Meade and Mei were both told by InComm that a decision on their fraudulent charges would take months, but Meade was unwilling to let it go, so he filed a formal dispute with the company. He said he waited the 90 days they told him it would take, but he heard nothing.

“When I emailed them, it bounced back and said, ‘The email box is full,'” he said. “Well, I didn’t fill it in with just my email.”

These stories raise many questions about the security of these prepaid gift cards, especially since when in the original packaging, the full numbers and security codes are hidden. Manthorne’s money was stolen in multiple transactions on Amazon.

“Even amounts – $100, $150, $250,” she said. “I was wondering if they used the gift card to buy more gift cards.”

InComm has hundreds of complaints to the Better Business Bureau, many of which are similar to these. After NewsCenter 5 contacted the company, they immediately sent the three new gift cards or a check to cover their losses. Yet they all say they’re done using prepaid gift cards.
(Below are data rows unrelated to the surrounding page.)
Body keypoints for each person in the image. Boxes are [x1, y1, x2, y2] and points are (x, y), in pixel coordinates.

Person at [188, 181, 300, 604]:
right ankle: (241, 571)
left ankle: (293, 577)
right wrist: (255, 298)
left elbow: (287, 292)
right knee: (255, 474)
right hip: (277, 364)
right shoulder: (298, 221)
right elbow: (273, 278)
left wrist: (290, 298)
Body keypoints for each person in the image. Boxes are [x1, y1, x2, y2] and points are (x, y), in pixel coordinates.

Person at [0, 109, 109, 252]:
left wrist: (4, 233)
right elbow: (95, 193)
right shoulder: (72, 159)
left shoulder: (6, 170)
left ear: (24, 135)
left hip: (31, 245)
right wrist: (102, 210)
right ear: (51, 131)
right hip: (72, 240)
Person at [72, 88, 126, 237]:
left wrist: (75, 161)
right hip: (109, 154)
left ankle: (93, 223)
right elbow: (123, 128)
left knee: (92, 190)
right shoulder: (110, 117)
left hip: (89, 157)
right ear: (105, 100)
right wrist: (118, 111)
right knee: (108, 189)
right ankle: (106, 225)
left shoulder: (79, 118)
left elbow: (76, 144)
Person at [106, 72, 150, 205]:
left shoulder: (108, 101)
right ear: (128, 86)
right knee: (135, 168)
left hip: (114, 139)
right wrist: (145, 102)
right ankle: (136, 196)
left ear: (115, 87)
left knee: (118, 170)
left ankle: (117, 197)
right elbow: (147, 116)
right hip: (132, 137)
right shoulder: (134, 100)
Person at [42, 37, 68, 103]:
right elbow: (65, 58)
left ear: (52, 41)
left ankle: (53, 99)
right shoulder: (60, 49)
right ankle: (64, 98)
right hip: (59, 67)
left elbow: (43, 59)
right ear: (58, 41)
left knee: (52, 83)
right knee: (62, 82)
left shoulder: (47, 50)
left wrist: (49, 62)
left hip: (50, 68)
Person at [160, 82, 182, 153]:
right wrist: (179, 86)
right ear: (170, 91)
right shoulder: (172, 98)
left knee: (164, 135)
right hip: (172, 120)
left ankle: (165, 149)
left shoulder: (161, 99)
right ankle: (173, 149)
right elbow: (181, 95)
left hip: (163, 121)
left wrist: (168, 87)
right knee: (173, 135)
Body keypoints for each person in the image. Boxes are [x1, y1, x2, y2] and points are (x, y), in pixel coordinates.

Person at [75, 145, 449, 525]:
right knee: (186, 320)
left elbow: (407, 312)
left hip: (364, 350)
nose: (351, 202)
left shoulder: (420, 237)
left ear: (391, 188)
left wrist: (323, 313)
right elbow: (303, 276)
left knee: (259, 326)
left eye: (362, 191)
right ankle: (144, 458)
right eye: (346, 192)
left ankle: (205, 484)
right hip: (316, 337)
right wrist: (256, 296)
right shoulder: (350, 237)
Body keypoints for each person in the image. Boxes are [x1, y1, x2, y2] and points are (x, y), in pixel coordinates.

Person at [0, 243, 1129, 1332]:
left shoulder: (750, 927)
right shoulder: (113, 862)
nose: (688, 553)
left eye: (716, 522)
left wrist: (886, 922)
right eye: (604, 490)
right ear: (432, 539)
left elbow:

“I told everyone, everyone I know, never to buy a gift card,” Mei said.

“If it was money, and I had it in an envelope at my house, nothing bad would happen to it,” Meade said. “It makes me question the whole gift card industry, to be honest with you.”

A spokesperson for InComm did not respond to questions about how this fraud occurs, but said the company takes it seriously and has carefully reviewed these cases to reduce the risk of future occurrences. She added that anyone who thinks this has happened to them should call the number on the back of their card, but based on these consumers’ experiences, it could take months.

NewsCenter 5 also contacted American Express and Visa, but they had nothing to add.